1. Before the factory — proto-industrialisation
Even before factories, there was large-scale production for international markets — not in factories but in the countryside. Merchants moved to villages, supplied money and raw material to peasants and artisans who produced goods at home. This proto-industrialisation gave peasants extra income and merchants control over production, bypassing powerful town guilds.
2. The coming of the factory (Britain)
The earliest factories in England appeared in the 1730s, multiplying by the late 18th century. Cotton was the first symbol of the new era; Richard Arkwright's cotton mill brought processes under one roof and one management.
But change was gradual: the most dynamic industries (cotton, metals) were not typical of all industry; ordinary small innovations mattered too. Steam power and new machines raised output, yet many industries still used hand labour.
Why hand labour survived: in Victorian Britain, labour was abundant and cheap, and machines were costly and broke down. For goods needing intricate designs or seasonal demand, hand-made products (valued for finish and variety) were preferred by the upper classes.
3. Industrialisation in the colonies (India)
Before machine age: India was the world's leading exporter of cotton textiles; Surat, Masulipatnam and Hooghly were bustling ports; a network of financiers and weavers thrived.
Decline under colonial rule:
- European companies gained power, old ports (Surat, Hooghly) declined while Bombay and Calcutta (Company-controlled) grew.
- The East India Company established control over weavers through gomasthas (paid supervisors), eliminating traders and squeezing weavers with low prices and advances.
- Manchester's cheap machine-made cloth flooded India; Indian weavers lost markets, and during the American Civil War even raw cotton was diverted — devastating the handloom industry.
Rise of Indian factories: The first cotton mill in Bombay (1854) and jute mills in Bengal; early industrialists (e.g. Dwarkanath Tagore, Jamsetjee Tata) often had capital from trade with China. Indian mills grew especially during the First World War, when British imports fell and Indian factories supplied war needs.
4. The world of workers, and marketing
Workers: jobs were scarce and seasonal; many came from villages; jobbers (trusted old workers) recruited labour and gained power over them. Life was hard and insecure.

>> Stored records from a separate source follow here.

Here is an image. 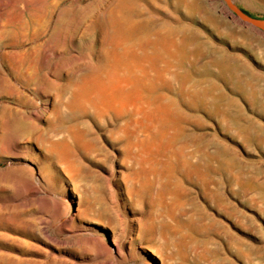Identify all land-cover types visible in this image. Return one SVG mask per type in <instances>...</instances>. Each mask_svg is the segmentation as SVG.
<instances>
[{"label": "rangeland", "instance_id": "rangeland-1", "mask_svg": "<svg viewBox=\"0 0 264 264\" xmlns=\"http://www.w3.org/2000/svg\"><path fill=\"white\" fill-rule=\"evenodd\" d=\"M227 1L264 21V0L63 4L66 26L95 22L72 42L75 66L57 92L141 113L120 142L81 125L54 141L77 181L62 184L48 169L42 181L0 150V264H264V30ZM13 84L0 88L1 110L20 89ZM177 148L196 161L207 151L206 185L181 179L179 157L170 160ZM218 163L239 173V192Z\"/></svg>", "mask_w": 264, "mask_h": 264}, {"label": "bare ground", "instance_id": "bare-ground-1", "mask_svg": "<svg viewBox=\"0 0 264 264\" xmlns=\"http://www.w3.org/2000/svg\"><path fill=\"white\" fill-rule=\"evenodd\" d=\"M66 1L0 0V88L2 84L14 85L15 82L21 89L16 90V94L7 100H1L0 142L6 140V144H0V150L8 159L29 161L35 167L40 180L45 181L47 172H50L62 184L66 179L77 181L80 177L79 169L75 163H65L52 154L54 141L69 140L71 133L81 125L94 134L103 131L109 139L118 142L141 113L140 111L129 113L127 109L118 113L107 107L101 108L96 101L78 102L74 98L69 99L65 92H57L64 77L75 66L74 55L69 56L72 42L95 22L92 17H74L71 24L66 26L62 10ZM72 7L75 9L76 4ZM53 35L56 36L54 40L51 38ZM36 61L40 64L39 70L36 69ZM42 85H46L49 91H39ZM30 87L32 96L24 94ZM6 112L9 116H6ZM8 118H12V126L8 124ZM200 153L201 159L196 161L197 153L195 155L193 151L185 153L177 148L172 152L170 160L179 157L177 160H180L175 164L182 180L199 176L206 185L212 164L208 161L209 155L206 150ZM22 169L31 175L34 172V168L30 166ZM45 169H48L47 172ZM222 170L227 171L233 189L236 193L239 192L241 189L239 173L235 172V169L230 170L226 164H216L215 172ZM39 190H35L37 194ZM134 191V188L131 189L129 195L131 196ZM71 200L73 203V199ZM63 222L65 224L67 220ZM39 224L42 234L46 226L42 221Z\"/></svg>", "mask_w": 264, "mask_h": 264}, {"label": "water", "instance_id": "water-1", "mask_svg": "<svg viewBox=\"0 0 264 264\" xmlns=\"http://www.w3.org/2000/svg\"><path fill=\"white\" fill-rule=\"evenodd\" d=\"M228 8L231 10V12L243 23L249 24L251 26H254L256 28H259L261 30H264V21L259 20L257 18H254L250 15H248L243 10L236 7L234 4H232L230 1L226 2Z\"/></svg>", "mask_w": 264, "mask_h": 264}]
</instances>
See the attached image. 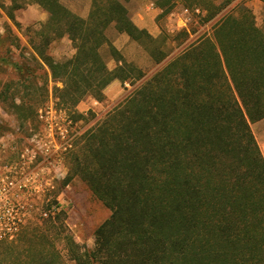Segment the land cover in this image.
Here are the masks:
<instances>
[{"label":"trees","instance_id":"obj_1","mask_svg":"<svg viewBox=\"0 0 264 264\" xmlns=\"http://www.w3.org/2000/svg\"><path fill=\"white\" fill-rule=\"evenodd\" d=\"M10 1L12 20L29 4L48 13L33 48L62 83L54 95L64 107L88 96L102 101L113 81L132 77L133 67L106 35L110 25L132 40L157 42L121 0H91L87 18L61 0ZM178 1L208 12V19L223 7L215 0H157V6L167 14ZM65 34L75 54L58 62L47 48ZM104 45L121 63L113 70L101 54ZM151 54L157 64L168 55ZM22 71L35 74L27 65ZM262 119L264 32L243 9L134 89L71 154L67 182L80 177L111 211L95 231L94 247L84 249L67 235L66 255L57 247L55 200L40 208L30 229L0 239V264H70L68 258L74 264H264V154L252 130ZM8 130L0 125V137Z\"/></svg>","mask_w":264,"mask_h":264},{"label":"rangeland","instance_id":"obj_2","mask_svg":"<svg viewBox=\"0 0 264 264\" xmlns=\"http://www.w3.org/2000/svg\"><path fill=\"white\" fill-rule=\"evenodd\" d=\"M121 1L130 17L140 14L144 18L148 24L146 30L157 42L132 40L110 25L106 30L110 43L116 49L115 44L123 45L121 51L117 50L134 69L132 77L126 80L128 85L112 82L105 90L104 100L88 96L76 107H64L54 95V87L62 88V83L53 80L49 68L33 48L39 41L37 31L47 22L48 13L37 4H29L15 11L12 20L8 16L11 1L0 0V91H4V96L0 95V125L9 129L0 137V236L30 229L40 208L56 200L60 212L56 223L60 230L57 247L66 255L63 237L67 235L82 248L92 249L95 231L111 211L80 177L73 176L67 182L73 164L71 154L80 150L84 134L192 42L202 36H212L214 27L225 16L237 17L243 9H248L264 32V0H215L223 7L211 19L208 12L197 14L183 1H178L167 14L157 6V0ZM61 2L76 15L88 17L91 0ZM150 3L156 9L150 8ZM186 8L188 13L184 11ZM151 49L168 55L157 64ZM47 53L56 61L64 62L74 56L75 49L65 34L51 42ZM101 54L109 69L121 64L109 45L101 48ZM22 65L34 69L35 74L21 72ZM29 77H32L31 85ZM21 104L25 107H15ZM27 114L28 120H21ZM252 130L264 154V119L253 123Z\"/></svg>","mask_w":264,"mask_h":264},{"label":"crops","instance_id":"obj_3","mask_svg":"<svg viewBox=\"0 0 264 264\" xmlns=\"http://www.w3.org/2000/svg\"><path fill=\"white\" fill-rule=\"evenodd\" d=\"M131 19L134 21V23L138 27L144 28V29H147L148 28V24L146 23V21H144V18L140 14H135V15L133 14L132 17H131ZM115 45H116V47H117L118 50H120V51L122 50L123 45H121V46L118 45V44H115ZM113 82H114V84H117V82H119V80H115Z\"/></svg>","mask_w":264,"mask_h":264},{"label":"built area","instance_id":"obj_4","mask_svg":"<svg viewBox=\"0 0 264 264\" xmlns=\"http://www.w3.org/2000/svg\"><path fill=\"white\" fill-rule=\"evenodd\" d=\"M150 8H152V9H156L155 4H154V3H150ZM184 11H185L186 13H188V12H189V9L186 8ZM193 11H194L195 13H197V14H199V13H203V12H204V10L201 9V8H199V7L194 8ZM125 85H128V84L126 83ZM96 103H98V102H96ZM6 235L13 236L14 234H13V233H10V232H6V233H4L3 235L0 236V239H1L2 237L6 236Z\"/></svg>","mask_w":264,"mask_h":264}]
</instances>
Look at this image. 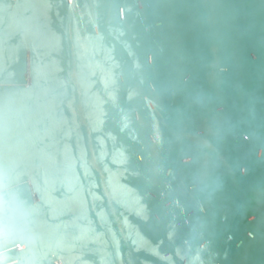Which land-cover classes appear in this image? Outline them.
Instances as JSON below:
<instances>
[{"label":"water","instance_id":"1","mask_svg":"<svg viewBox=\"0 0 264 264\" xmlns=\"http://www.w3.org/2000/svg\"><path fill=\"white\" fill-rule=\"evenodd\" d=\"M0 264H264V0H0Z\"/></svg>","mask_w":264,"mask_h":264}]
</instances>
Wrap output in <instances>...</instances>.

Marketing: producers used advertisements (and labels with images of Indian gods/emperors) to make goods desirable and to build markets. Manchester goods carried "MADE IN MANCHESTER" labels; when Indian industrialists advertised, they appealed to swadeshi (nationalist) sentiment — "buy Indian".
5. Closing thought
Industrialisation was uneven: proto-industry preceded factories, hand labour persisted, and colonial India was de-industrialised before its modern factories rose. Track the contrast between Britain's rise and India's textile decline, the role of gomasthas and jobbers, and how advertising built markets. In the RBSE board this chapter reliably gives a long-answer on Indian textile decline or the survival of hand labour, worth 6–8 marks.